I've been following the news on this movie for awhile, and now the trailer is up. Looks like a lot of fun here. And guess what? It's not a remake of anything!

http://www.bloody-disgusting.com/news/16525


----------



## Spooky1 (Aug 25, 2008)

Looks like my kind of zombie movie.


----------



## Zombies Anonymous (Apr 5, 2009)

Can't wait! Can't wait!


----------



## Johnny Thunder (Feb 24, 2006)

http://www.fangoria.com/features/21-fearful-features/3148-exclusive-first-set-report-zombieland.html


----------



## Daddy's Little Corpse (Sep 7, 2006)

Awesome. I wanna be Zombie Killer of the Week...
October's gonna be a good month for flicks.


----------



## Joiseygal (Sep 3, 2008)

Yes this is going to be a movie I must see in the theaters!


----------



## Zombies R Us (Jul 9, 2009)

OMG! This looks like a must see for me! Humour, great stars, zombies, what more could you ask for?


----------



## Sinister (Apr 18, 2004)

Age restricted trailer back up, y'all!

http://www.bloody-disgusting.com/film/2083


----------



## Johnny Thunder (Feb 24, 2006)

MTV is carrying a clip of the flick - check it out:

'Zombieland' Exclusive Clip | Video | MTV


----------



## Devils Chariot (May 23, 2007)

exciting!


----------



## Johnny Thunder (Feb 24, 2006)

Here's the 'final' trailer for the flick -

http://movies.yahoo.com/movie/1810061263/video/15509455

Looks like it might be a good time. Nothing overly serious here.


----------



## Master-Macabre (Sep 13, 2009)

YES!
Not a remake 
Good looking film
And still looks extremely funny


----------



## Johnny Thunder (Feb 24, 2006)

Opened in first place, and already talk of a sequel.
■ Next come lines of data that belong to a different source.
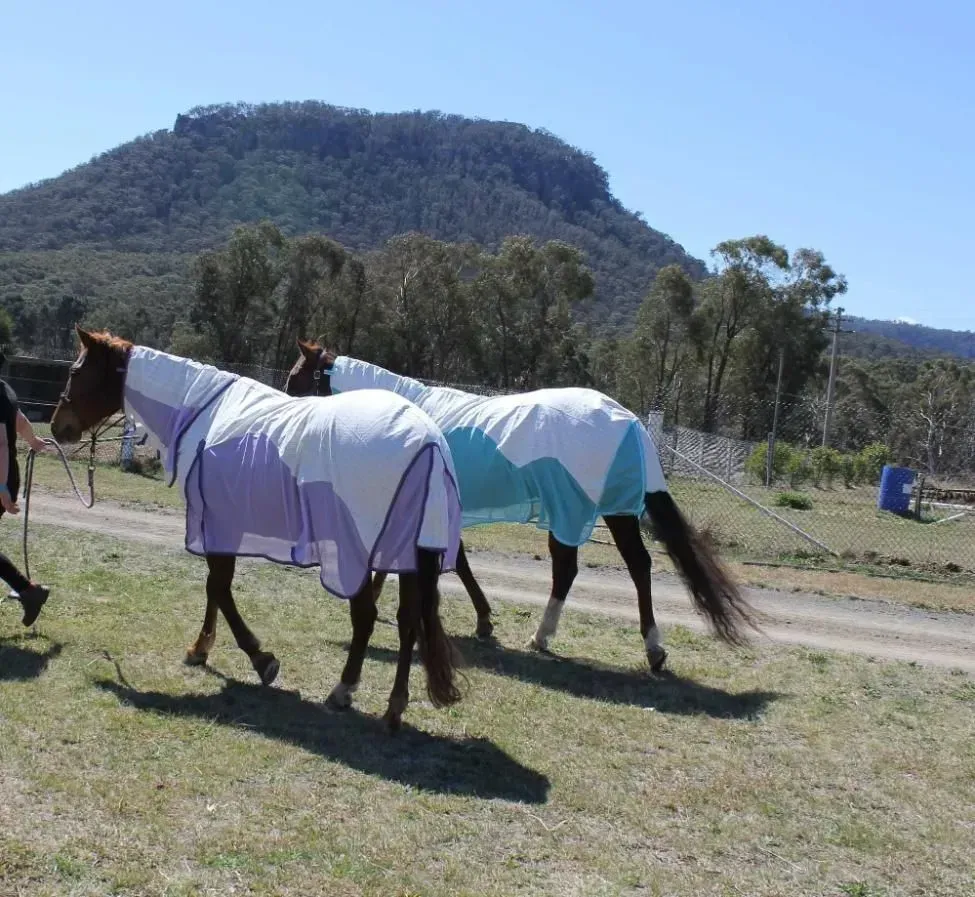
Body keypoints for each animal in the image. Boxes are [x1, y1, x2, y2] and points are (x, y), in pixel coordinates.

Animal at [50, 328, 464, 730]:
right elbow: (215, 588)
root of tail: (427, 440)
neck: (204, 414)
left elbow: (218, 587)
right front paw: (201, 650)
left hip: (356, 552)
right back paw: (394, 706)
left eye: (76, 372)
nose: (57, 426)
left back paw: (343, 690)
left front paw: (260, 659)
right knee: (408, 621)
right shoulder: (220, 526)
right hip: (406, 555)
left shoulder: (216, 522)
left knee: (366, 615)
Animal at [285, 341, 757, 670]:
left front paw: (476, 619)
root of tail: (630, 420)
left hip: (599, 511)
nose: (288, 424)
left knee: (624, 567)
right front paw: (478, 620)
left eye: (297, 377)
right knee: (582, 569)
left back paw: (637, 646)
http://shocktilyoudrop.com/news/topnews.php?id=12123

I loved the flick, as I know my friend Sinister did. If you haven't, definitively go check this out out. Fun, funny and a great time.


----------



## BobC (Aug 23, 2005)

Great movie I hope they make another one....I dont want to ruin it but I really liked the BM part.


----------



## Johnny Thunder (Feb 24, 2006)

Bob, looks like all of us who enjoyed it may be in store for more of the gang:

http://www.mtv.com/movies/news/articles/1623010/story.jhtml


----------



## Zombies R Us (Jul 9, 2009)

I saw it last night and loved it! Absolutely excellent zombie effects and plenty of laughs. I too loved the BM part. Go see it now!


----------



## Haunted Bayou (Feb 16, 2007)

My nephew saw it and loved it. Talked the hubby into going to see it on Saturday, and I don't think I'll need a glass of wine and chicken nachos to get through this one.


----------



## sharpobject (May 7, 2008)

Saw it over the weekend - definately a fun time!


----------



## Joiseygal (Sep 3, 2008)

Ok I guess I will be the odd ball, but I just watched Zombieland last night and I didn't like it. I really liked the part with Bill Murray and they did have some funny scenes, but I thought it was boring. I have to say the scene with the lady getting thrown from the car was amazingly done. I guess I'm the only one because everyone else seem to like it.


----------